* [Provided data]
<<<<

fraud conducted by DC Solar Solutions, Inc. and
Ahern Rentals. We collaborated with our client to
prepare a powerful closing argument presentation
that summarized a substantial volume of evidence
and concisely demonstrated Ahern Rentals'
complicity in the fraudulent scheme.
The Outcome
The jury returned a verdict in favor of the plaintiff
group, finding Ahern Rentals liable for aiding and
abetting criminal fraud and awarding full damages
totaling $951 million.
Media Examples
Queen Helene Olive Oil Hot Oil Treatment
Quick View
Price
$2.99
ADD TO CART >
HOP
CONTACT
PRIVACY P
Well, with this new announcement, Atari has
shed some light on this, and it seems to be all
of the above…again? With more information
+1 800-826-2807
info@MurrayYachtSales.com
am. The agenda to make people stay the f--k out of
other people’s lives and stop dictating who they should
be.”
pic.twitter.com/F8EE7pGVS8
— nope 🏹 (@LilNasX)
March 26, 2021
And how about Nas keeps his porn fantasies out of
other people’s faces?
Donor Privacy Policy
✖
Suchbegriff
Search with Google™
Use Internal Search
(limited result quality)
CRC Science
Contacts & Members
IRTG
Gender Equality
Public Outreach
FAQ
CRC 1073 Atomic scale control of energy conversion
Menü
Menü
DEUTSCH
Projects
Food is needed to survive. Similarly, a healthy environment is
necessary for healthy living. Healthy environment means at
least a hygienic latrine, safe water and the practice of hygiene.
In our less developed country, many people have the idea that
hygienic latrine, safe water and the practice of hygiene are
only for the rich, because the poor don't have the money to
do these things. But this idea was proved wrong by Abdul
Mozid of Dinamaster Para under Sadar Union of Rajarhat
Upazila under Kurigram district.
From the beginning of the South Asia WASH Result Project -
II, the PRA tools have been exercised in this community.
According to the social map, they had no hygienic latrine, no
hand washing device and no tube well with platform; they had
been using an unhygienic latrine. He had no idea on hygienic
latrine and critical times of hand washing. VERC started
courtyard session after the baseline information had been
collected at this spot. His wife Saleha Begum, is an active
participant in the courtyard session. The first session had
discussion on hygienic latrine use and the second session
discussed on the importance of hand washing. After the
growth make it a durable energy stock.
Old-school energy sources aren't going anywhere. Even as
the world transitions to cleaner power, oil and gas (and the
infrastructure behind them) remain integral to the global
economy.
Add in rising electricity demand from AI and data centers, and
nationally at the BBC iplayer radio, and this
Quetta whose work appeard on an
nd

>>>>

* [How to complete this task]
Update the records so that every "Ahern Rentals" becomes "Ahern Equipment Rentals", and give all the lines again with nothing else altered.

* [Answer area]
fraud conducted by DC Solar Solutions, Inc. and
Ahern Equipment Rentals. We collaborated with our client to
prepare a powerful closing argument presentation
that summarized a substantial volume of evidence
and concisely demonstrated Ahern Equipment Rentals'
complicity in the fraudulent scheme.
The Outcome
The jury returned a verdict in favor of the plaintiff
group, finding Ahern Equipment Rentals liable for aiding and
abetting criminal fraud and awarding full damages
totaling $951 million.
Media Examples
Queen Helene Olive Oil Hot Oil Treatment
Quick View
Price
$2.99
ADD TO CART >
HOP
CONTACT
PRIVACY P
Well, with this new announcement, Atari has
shed some light on this, and it seems to be all
of the above…again? With more information
+1 800-826-2807
info@MurrayYachtSales.com
am. The agenda to make people stay the f--k out of
other people’s lives and stop dictating who they should
be.”
pic.twitter.com/F8EE7pGVS8
— nope 🏹 (@LilNasX)
March 26, 2021
And how about Nas keeps his porn fantasies out of
other people’s faces?
Donor Privacy Policy
✖
Suchbegriff
Search with Google™
Use Internal Search
(limited result quality)
CRC Science
Contacts & Members
IRTG
Gender Equality
Public Outreach
FAQ
CRC 1073 Atomic scale control of energy conversion
Menü
Menü
DEUTSCH
Projects
Food is needed to survive. Similarly, a healthy environment is
necessary for healthy living. Healthy environment means at
least a hygienic latrine, safe water and the practice of hygiene.
In our less developed country, many people have the idea that
hygienic latrine, safe water and the practice of hygiene are
only for the rich, because the poor don't have the money to
do these things. But this idea was proved wrong by Abdul
Mozid of Dinamaster Para under Sadar Union of Rajarhat
Upazila under Kurigram district.
From the beginning of the South Asia WASH Result Project -
II, the PRA tools have been exercised in this community.
According to the social map, they had no hygienic latrine, no
hand washing device and no tube well with platform; they had
been using an unhygienic latrine. He had no idea on hygienic
latrine and critical times of hand washing. VERC started
courtyard session after the baseline information had been
collected at this spot. His wife Saleha Begum, is an active
participant in the courtyard session. The first session had
discussion on hygienic latrine use and the second session
discussed on the importance of hand washing. After the
growth make it a durable energy stock.
Old-school energy sources aren't going anywhere. Even as
the world transitions to cleaner power, oil and gas (and the
infrastructure behind them) remain integral to the global
economy.
Add in rising electricity demand from AI and data centers, and
nationally at the BBC iplayer radio, and this
Quetta whose work appeard on an
nd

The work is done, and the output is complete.